Q: What are your expectations for AI development in the next three to five years?
A: Today is Programmer’s Day. In three to five years, I think programmers might be more like product managers, just telling AI the requirements. Many people ask me how to write prompts, and I say that current large models are very strong, just describe the requirements clearly. Then I find that even when talking to a person, like me, they can’t express their requirements clearly. I think, for now, AI is unlikely to achieve mind-reading, so the ability to express requirements clearly will become increasingly crucial for efficiently using AI.
The second thing might not be limited to programmers but is closely related to everyone. Anthropic’s CEO recently published a long article predicting that AI-driven biological and medical research will achieve progress equivalent to 50-100 years of human scientists in 5-10 years, meaning that previously difficult diseases like infectious diseases and cancer might be conquered, and human life expectancy might double. But I think it’s still hard for the dead to come back to life because the second law of thermodynamics is likely still valid. Therefore, we must protect our bodies today to welcome AGI or strong AI in 5-10 years.

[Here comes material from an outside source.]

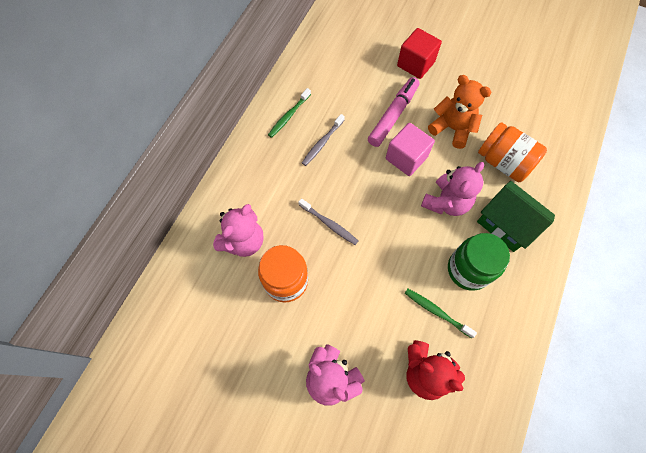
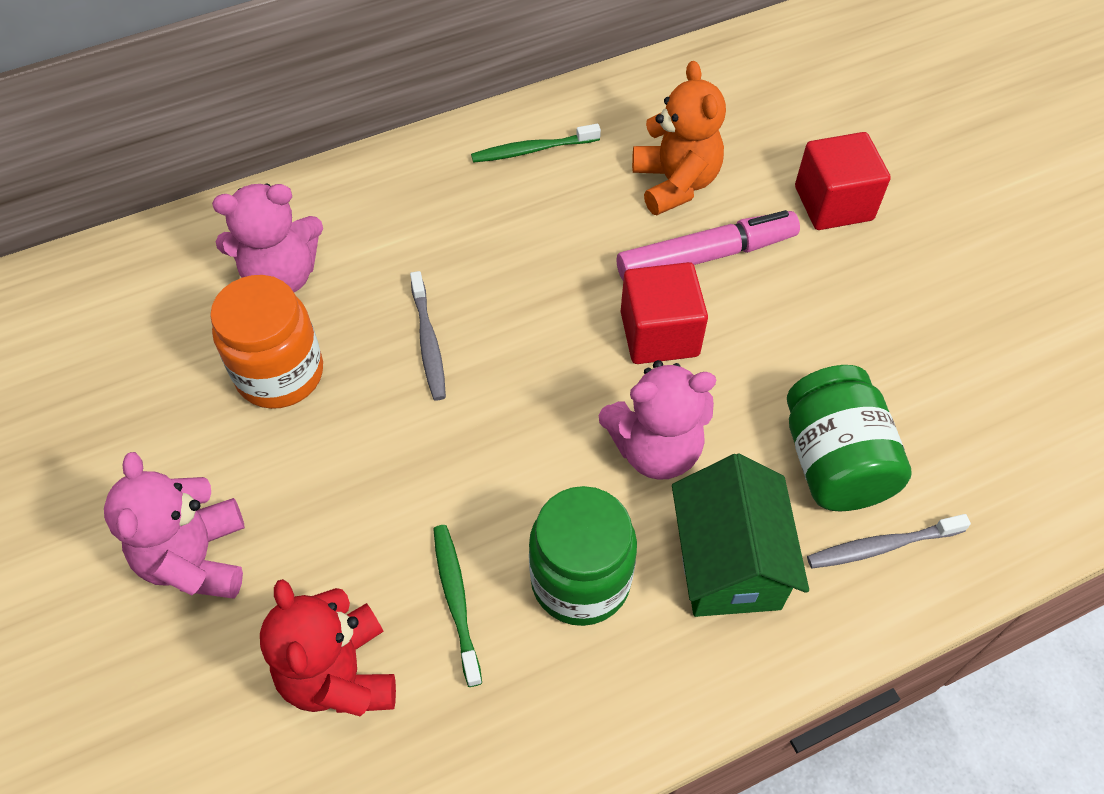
camera: 40 degrees right, 10 degrees down
(322, 143) = (543, 221): grey toothbrush -> grey toothbrush (881, 546)
(406, 158) = (659, 334): pink cube -> red cube
(452, 129) = (793, 344): orange teddy bear -> orange teddy bear (675, 183)
(503, 162) = (834, 462): orange jar -> green jar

Q: How do you think we should protect our bodies?
A: I think it’s important to develop a healthy and interesting hobby. I developed a habit of running, even participating in half-marathons, when I was at Huawei.
Q: Do you think AI has made your life easier now?
A: Starting a business now, it’s definitely not easy. If AI becomes more capable in the future, able to independently complete the development and debugging of a requirement, then I would really be like a product manager, just telling it the requirements, without having to debug myself. Then I would definitely have more free time.